Enter the normalized value (significand/mantissa), floating-point value, exponent field, and bias into the calculator to determine the missing variable.
Related Calculators
- Exponent Calculator
- Log Base 2 Calculator
- BCD Binary Coded Decimal Calculator
- Base 8 Calculator
- 10th Power Calculator
- Overflow Error Calculator
- All Math and Numbers Calculators
Floating-Point Significand and Exponent Formula (IEEE-754)
The following formulas relate a finite, nonzero floating-point value to its normalized significand (mantissa) and its biased exponent field (as used in IEEE-754 normal numbers). The sign bit is stored separately.
\begin{aligned}
F &= N \times 2^{(E - B)}\\
N &= \frac{F}{2^{(E - B)}}
\end{aligned}Variables:
- N is the normalized significand (mantissa). For a binary normalized value, it is typically in the range 1 ≤ |N| < 2 (for nonzero “normal” numbers).
- F is the floating-point value (the real-number value, ignoring the sign bit).
- E is the exponent field stored in the floating-point format (a biased exponent).
- B is the exponent bias for the chosen format.
To get the normalized significand from the value, divide F by 2 raised to the power of (E − B), where (E − B) is the unbiased exponent. To reconstruct the value, multiply the significand by the same power of 2.
What is Floating Point Normalization?
Floating point normalization is the process of writing a nonzero number in a standard scientific form.
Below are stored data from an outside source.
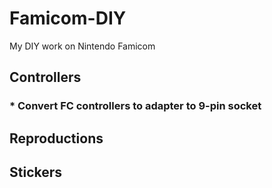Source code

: # Famicom-DIY

My DIY work on Nintendo Famicom

## Controllers

### * Convert FC controllers to adapter to 9-pin socket

## Reproductions

## Stickers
For binary floating-point (such as IEEE-754), this means expressing the magnitude as N × 2k where the significand N is in the range 1 ≤ N < 2. Normalization ensures the leading binary digit is 1, which uses the available significand bits efficiently and maximizes precision for a given bit width. In IEEE-754 formats, the exponent is stored using a bias (E = k + B) so that the exponent field can represent both positive and negative exponents without a separate sign bit.
How to Calculate Floating Point Normalization?
The following steps outline how to calculate the Floating Point Normalization.
- First, determine the real-number value you want to represent (F). Track the sign separately if the value is negative.
- Next, convert the magnitude of F into normalized binary scientific form: F = N × 2^k with 1 ≤ N < 2 (for nonzero normal numbers).
- Next, determine the bias (B) for the floating-point format you are using (for example, B = 127 for IEEE-754 single precision).
- Compute the stored (biased) exponent field as E = k + B.
- Finally, you can verify (or solve for) a missing variable using N = F / 2^(E − B) or F = N × 2^(E − B), and check your answer with the calculator above.
Example Problem :
Use the following variables as an example problem to test your knowledge.
Floating-point Value (F) = 8.5
Exponent Field (E) = 4
Bias (B) = 1
Then the unbiased exponent is (E − B) = 3, so the normalized value is N = 8.5 / 2^3 = 1.0625 (which is 1.0001 in binary).